Did that value addition reflect in the $665-million price tag?
We took it at cost. See, I owned both. My intention was to bring the businesses together because the value-creating potential and the ability to unlock value was so huge. We wanted to do it in one entity.

Fortis, in its latest disclosure, has stated that it is in the process of selling non-core businesses like in-patient services to a subsidiary company. Is it part of raising funds through separate listing, in Singapore?
We didn’t make any comments. We have always talked about making a structure that will make sure we have an asset-light model. This is in that direction. I cannot say more than that at this point.

The promoters have handed over the Religare management to a professional team. Now that you have a global CEO and respective country heads to carry on the business at Fortis, is the same going to happen here, too?
Both of us [Malvinder and younger brother Shivinder] are going to spend our time to build our health care business. What is different here (from Religare’s financial services business) is that we are on a journey and a path which is unique and is being created and driven by Fortis for the first time.

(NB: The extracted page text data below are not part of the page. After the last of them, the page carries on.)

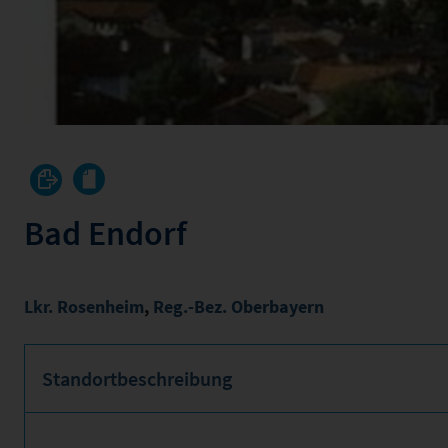
Bad Endorf
Lkr. Rosenheim
,
Reg.-Bez. Oberbayern
Standortbeschreibung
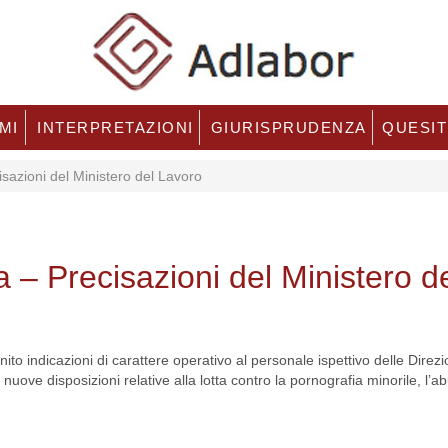
MI
INTERPRETAZIONI
GIURISPRUDENZA
QUESIT
isazioni del Ministero del Lavoro
ia – Precisazioni del Ministero d
nito indicazioni di carattere operativo al personale ispettivo delle Direzi
uove disposizioni relative alla lotta contro la pornografia minorile, l’a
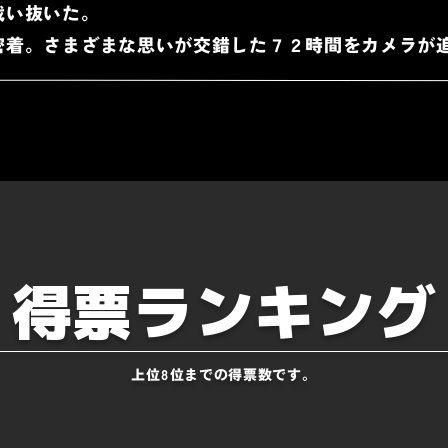
戦い抜いた。
密着。さまざまな思いが交錯した７２時間をカメラが
得票ランキング
上位8位までの得票数です。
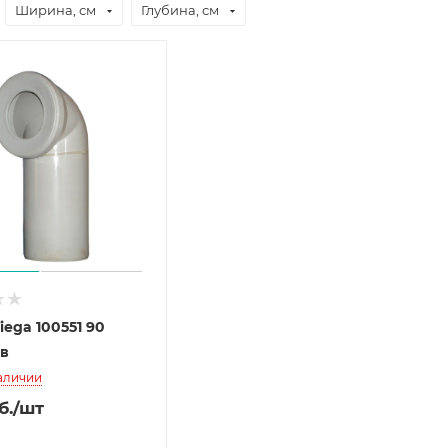
Ширина, см
Глубина, см
iega 100551 90
ов
наличии
б.
/шт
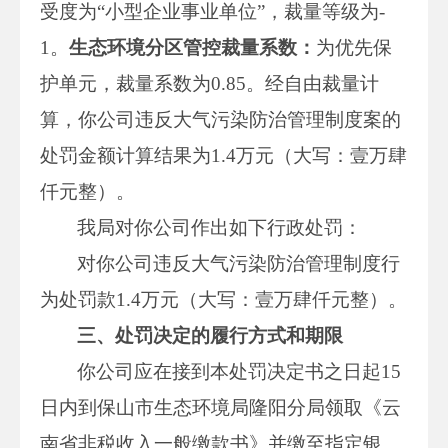
受度为“小型企业事业单位”，裁量等级为-
1。
生态环境分区管控裁量系数：
为优先保
护单元，裁量系数为0.85。经自由裁量计
算，你公司违反大气污染防治管理制度案的
处罚金额计算结果为1.4万元（大写：壹万肆
仟元整）。
我局对你公司作出如下行政处罚：
对你公司违反大气污染防治管理制度行
为处罚款1.4万元（大写：壹万肆仟元整）。
三、处罚决定的履行方式和期限
你公司应在接到本处罚决定书之日起15
日内到保山市生态环境局隆阳分局领取《云
南省非税收入一般缴款书》并缴至指定银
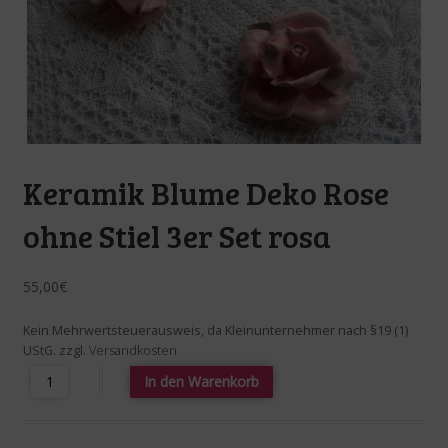
Keramik Blume Deko Rose
ohne Stiel 3er Set rosa
55,00
€
Kein Mehrwertsteuerausweis, da Kleinunternehmer nach §19 (1)
UStG.
zzgl.
Versandkosten
Keramik Blume Deko Rose ohne Stiel 3er Set rosa Menge
In den Warenkorb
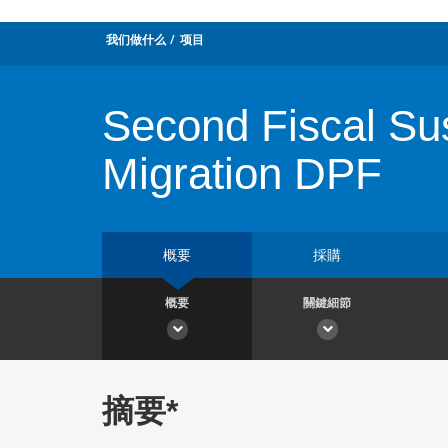
我们做什么
项目
Second Fiscal Sus
Migration DPF
概要
採購
概要
關鍵細節
摘要*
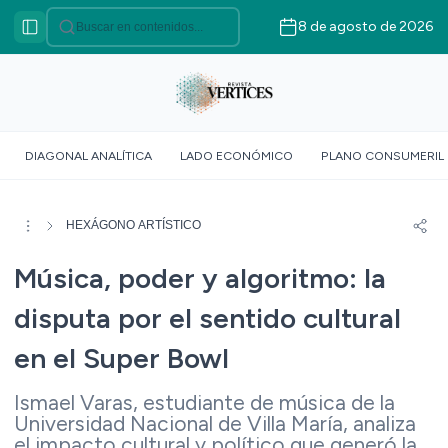
8 de agosto de 2026
Categorías
VÉRTICES ASOCIATIVO
VÉRTICES POLÍTICO
VÉRTICES SOBERANÍA
DIAGONAL ANALÍTICA
LADO ECONÓMICO
PLANO CONSUMERIL
ALIMENTARIA
VÉRTICE SOCIOLÓGICO
VÉRTICES SUR GLOBAL
HEXÁGONO ARTÍSTICO
VÉRTICE ROJO
Música, poder y algoritmo: la
DOSSIER GEOMÉTRICO
disputa por el sentido cultural
en el Super Bowl
Ismael Varas, estudiante de música de la
Universidad Nacional de Villa María, analiza
el impacto cultural y político que generó la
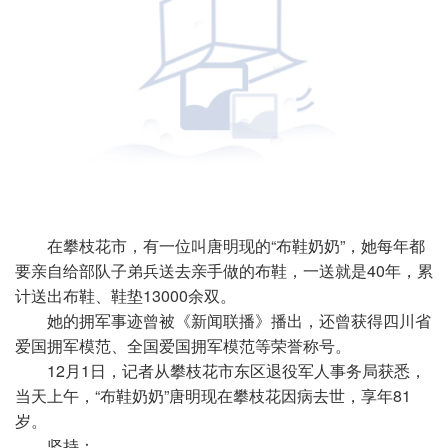
在攀枝花市，有一位叫唐明现的“布鞋奶奶”，她每年都
要亲自给部队子弟兵送去亲手做的布鞋，一送就是40年，累
计送出布鞋、鞋垫13000余双。
她的拥军事迹曾被《新闻联播》播出，还曾获得四川省
爱国拥军模范、全国爱国拥军模范等荣誉称号。
12月1日，记者从攀枝花市东区退役军人事务局获悉，
当天上午，“布鞋奶奶”唐明现在攀枝花因病去世，享年81
岁。
坚持：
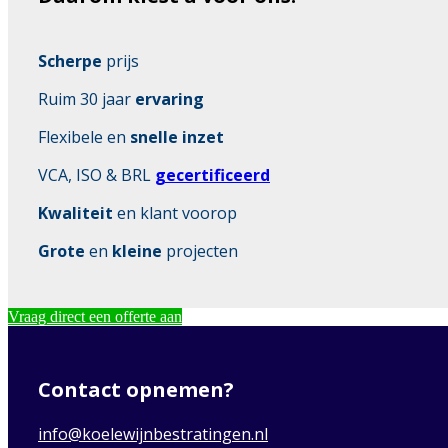
Scherpe
prijs
Ruim 30 jaar
ervaring
Flexibele en
snelle inzet
VCA, ISO & BRL
gecertificeerd
Kwaliteit
en klant voorop
Grote
en
kleine
projecten
Vraag direct een offerte aan
Contact opnemen?
info@koelewijnbestratingen.nl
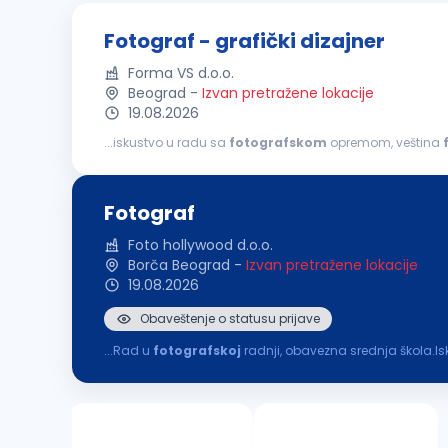
Fotograf - grafički dizajner
Forma VS d.o.o.
Beograd
-
Izvan pretražene lokacije
19.08.2026
...iskustvo u radu sa
fotografskom
opremom, veština
sposobnosti Opis posla:
fotografisanje
proizvoda i o
Fotograf
Foto hollywood d.o.o.
Borča Beograd
-
Izvan pretražene lokacije
19.08.2026
Obaveštenje o statusu prijave
...Rad u
fotografskoj
radnji, obavezna srednja škola.Is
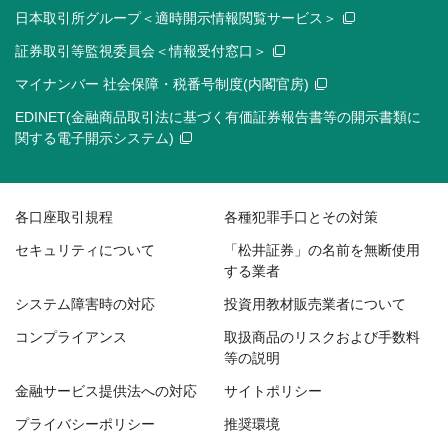
日本取引所グループ＜適時開示情報閲覧サービス＞
証券取引等監視委員会＜情報受付窓口＞
マイナンバー 社会保障・税番号制度(内閣官房)
EDINET(金融商品取引法に基づく有価証券報告書等の開示書類に
関する電子開示システム)
各口座取引規程
各種犯罪手口とその対策
セキュリティについて
「松井証券」の名前を無断使用
する業者
システム障害時の対応
投資用教材販売業者について
コンプライアンス
取扱商品のリスクおよび手数料
等の説明
金融サービス提供法への対応
サイトポリシー
プライバシーポリシー
推奨環境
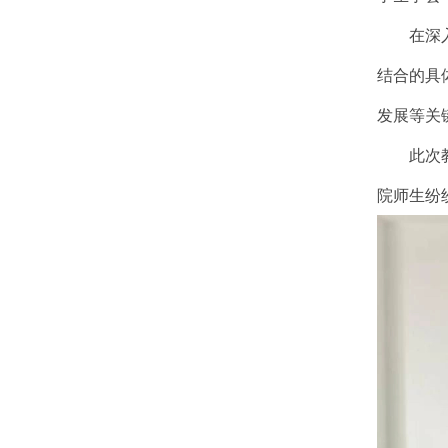
在深
结合的具
发展等关
此次
院师生纷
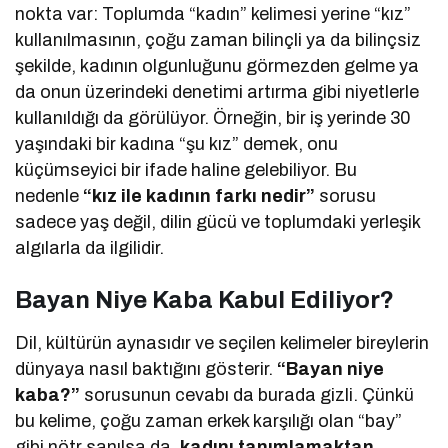
nokta var: Toplumda “kadın” kelimesi yerine “kız”
kullanılmasının, çoğu zaman bilinçli ya da bilinçsiz
şekilde, kadının olgunluğunu görmezden gelme ya
da onun üzerindeki denetimi artırma gibi niyetlerle
kullanıldığı da görülüyor. Örneğin, bir iş yerinde 30
yaşındaki bir kadına “şu kız” demek, onu
küçümseyici bir ifade haline gelebiliyor. Bu
nedenle
“kız ile kadının farkı nedir”
sorusu
sadece yaş değil, dilin gücü ve toplumdaki yerleşik
algılarla da ilgilidir.
Bayan Niye Kaba Kabul Ediliyor?
Dil, kültürün aynasıdır ve seçilen kelimeler bireylerin
dünyaya nasıl baktığını gösterir.
“Bayan niye
kaba?”
sorusunun cevabı da burada gizli. Çünkü
bu kelime, çoğu zaman erkek karşılığı olan “bay”
gibi nötr sanılsa da,
kadını tanımlamaktan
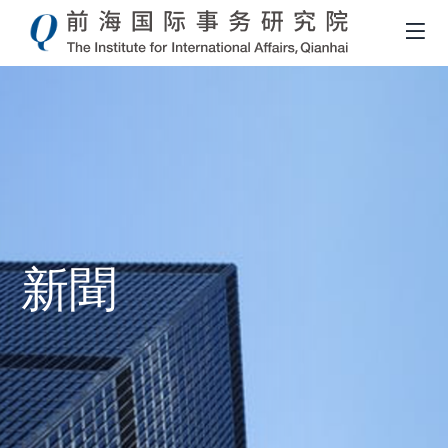
新聞
導
航
連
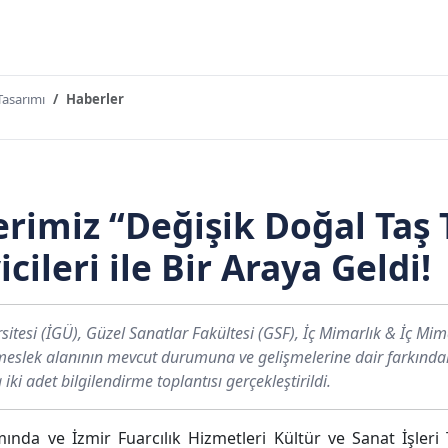
Tasarımı
Haberler
erimiz “Değişik Doğal Taş
cileri ile Bir Araya Geldi!
sitesi (İGÜ), Güzel Sanatlar Fakültesi (GSF), İç Mimarlık & İç Mi
eslek alanının mevcut durumuna ve gelişmelerine dair farkındalı
ki adet bilgilendirme toplantısı gerçekleştirildi.
nda ve İzmir Fuarcılık Hizmetleri Kültür ve Sanat İşleri 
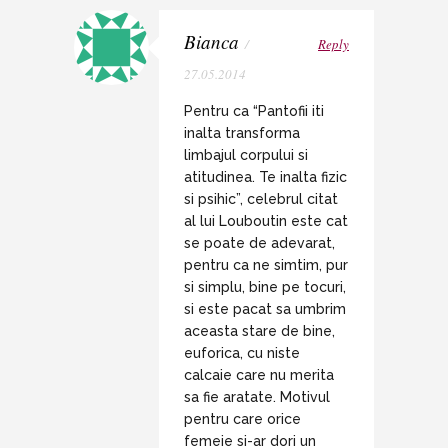
Bianca
/
Reply
27.05.2014
Pentru ca “Pantofii iti
inalta transforma
limbajul corpului si
atitudinea. Te inalta fizic
si psihic”, celebrul citat
al lui Louboutin este cat
se poate de adevarat,
pentru ca ne simtim, pur
si simplu, bine pe tocuri,
si este pacat sa umbrim
aceasta stare de bine,
euforica, cu niste
calcaie care nu merita
sa fie aratate. Motivul
pentru care orice
femeie si-ar dori un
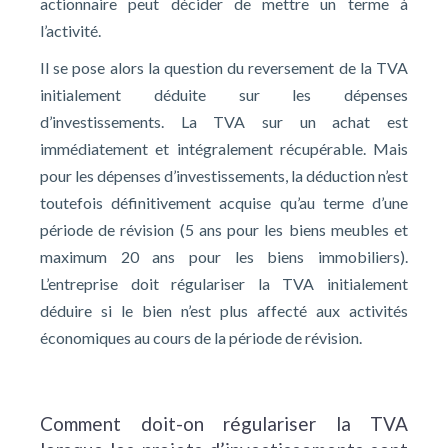
actionnaire peut décider de mettre un terme à
l’activité.
Il se pose alors la question du reversement de la TVA
initialement déduite sur les dépenses
d’investissements. La TVA sur un achat est
immédiatement et intégralement récupérable. Mais
pour les dépenses d’investissements, la déduction n’est
toutefois définitivement acquise qu’au terme d’une
période de révision (5 ans pour les biens meubles et
maximum 20 ans pour les biens immobiliers).
L’entreprise doit régulariser la TVA initialement
déduire si le bien n’est plus affecté aux activités
économiques au cours de la période de révision.
Comment doit-on régulariser la TVA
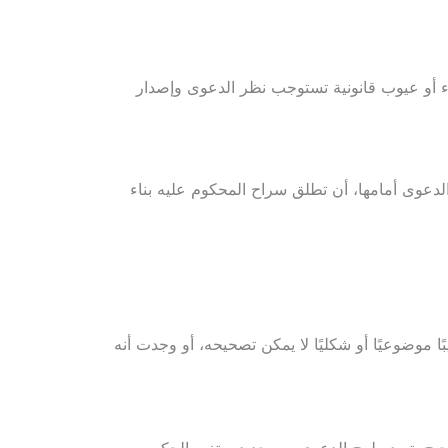
طاء أو عيوب قانونية تستوجب نظر الدعوى وإصدار
الدعوى أمامها، أن تطلق سراح المحكوم عليه بناء
ا موضوعيًا أو شكليًا لا يمكن تصحيحه، أو وجدت أنه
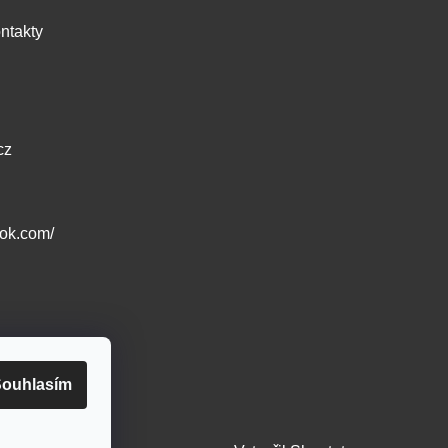
ntakty
cz
ook.com/
ouhlasím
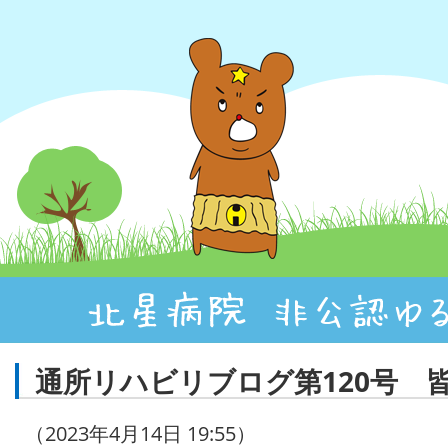
通所リハビリブログ第120号 
（2023年4月14日 19:55）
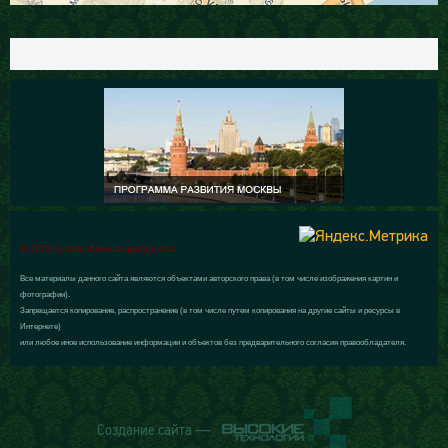
© 2015 Галерея Александра Шилова
Все материалы данного сайта являются объектами авторского права (в том числе изображения картин и
фотографии).
Запрещается копирование, распространение (в том числе путем копирования на другие сайты и ресурсы в
Интернете)
или любое иное использование информации и объектов без предварительного согласия правообладателя.
Создание сайта —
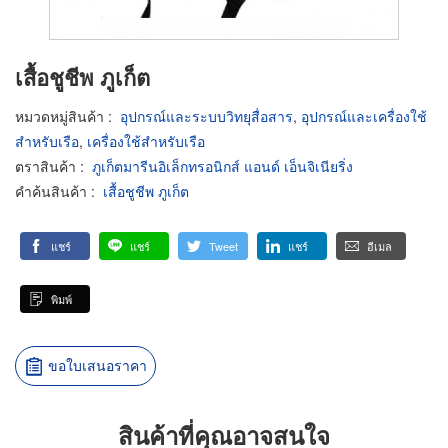
เสื้อชูชีพ ภูเก็ต
หมวดหมู่สินค้า
:
อุปกรณ์และระบบวิทยุสื่อสาร
,
อุปกรณ์และเครื่องใช้
สำหรับเรือ
,
เครื่องใช้สำหรับเรือ
ตราสินค้า
:
ภูเก็ตมารีนอิเล็กทรอนิกส์ แอนด์ เอ็นจิเนียริ่ง
คำค้นสินค้า
:
เสื้อชูชีพ ภูเก็ต
แชร์
แชร์
Tweet
แชร์
อีเมล
พิมพ์
ขอใบเสนอราคา
สินค้าที่คุณอาจสนใจ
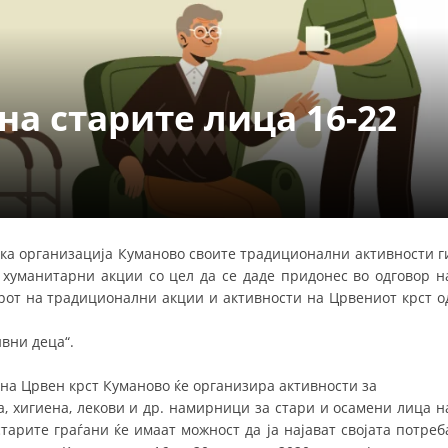
УРА И ОРГАНИЗАЦИОНА ПОСТАВЕНОСТ – ОПШТИНСКА ОРГАНИЗАЦИЈА К
КОНТАКТ ИНФОРМАЦИИ
на старите лица 16-22
ЗАКОН ЗА ЦКРМ
СТАТУТ НА ЦКРМ
ка организација Куманово своите традиционални активности г
а хуманитарни акции со цел да се даде придонес во одговор н
ОРГАНИЗАЦИЈА И РАЗВОЈ
от на традиционални акции и активности на Црвениот крст о
РАКОВОДЕН ОДБОР
ивни деца“.
СОБРАНИЕ
на Црвен крст Куманово ќе организира активности за
СТРУКТУРА И ОРГАНИЗАЦИОНА ПОСТАВЕНОСТ
а, хигиена, лекови и др. намирници за стари и осамени лица н
старите граѓани ќе имаат можност да ја најават својата потреб
ДИСЕМИНАЦИЈА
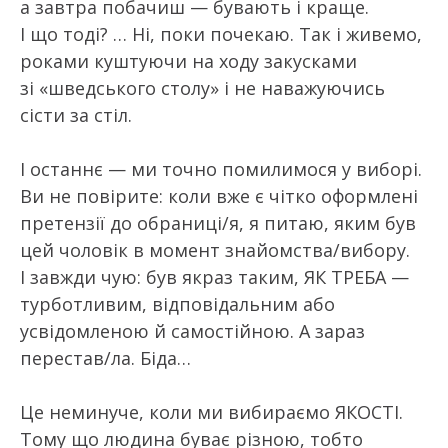
а завтра побачиш — бувають і краще.
І що тоді? … Ні, поки почекаю. Так і живемо,
роками куштуючи на ходу закусками
зі «шведського столу» і не наважуючись
сісти за стіл.
І останнє — ми точно помилимося у виборі.
Ви не повірите: коли вже є чітко оформлені
претензії до обраниці/я, я питаю, яким був
цей чоловік в момент знайомства/вибору.
І завжди чую: був якраз таким, ЯК ТРЕБА —
турботливим, відповідальним або
усвідомленою й самостійною. А зараз
перестав/ла. Біда…
Це неминуче, коли ми вибираємо ЯКОСТІ.
Тому що людина буває різною, тобто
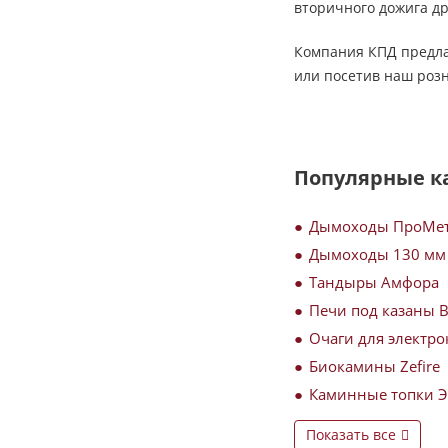
вторичного дожига др
Компания КПД предлаг
или посетив наш роз
Популярные к
Дымоходы ПроМе
Дымоходы 130 мм
Тандыры Амфора
Печи под казаны 
Очаги для электро
Биокамины Zefire
Каминные топки 
Показать все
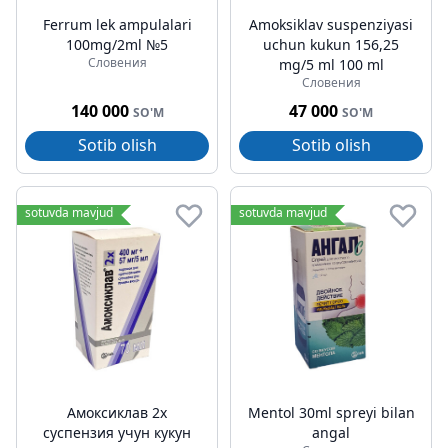
Ferrum lek ampulalari
Amoksiklav suspenziyasi
100mg/2ml №5
uchun kukun 156,25
Словения
mg/5 ml 100 ml
Словения
140 000
47 000
SO'M
SO'M
Sotib olish
Sotib olish
sotuvda mavjud
sotuvda mavjud
Амоксиклав 2х
Mentol 30ml spreyi bilan
суспензия учун кукун
angal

For the brothers, which one is the flagship brand in your business empire? Fortis or Religare?
Both are. There is an equal focus on both businesses and both are strategically important to us. The only difference is that in health care we are doing something uncharted and unconventional, which has never happened before. And, that needs an entrepreneurial drive.

There’s speculation about your plans to enter other business verticals like real estate, aviation, etc. Your comments?
There is enough on our plate between Fortis and Religare. For us, it's only financial services and health care. We don’t want to become a conglomerate of different sectors today. We have a capability and understanding, a commitment and focus on health care and financial services and those are the two pillars (of business).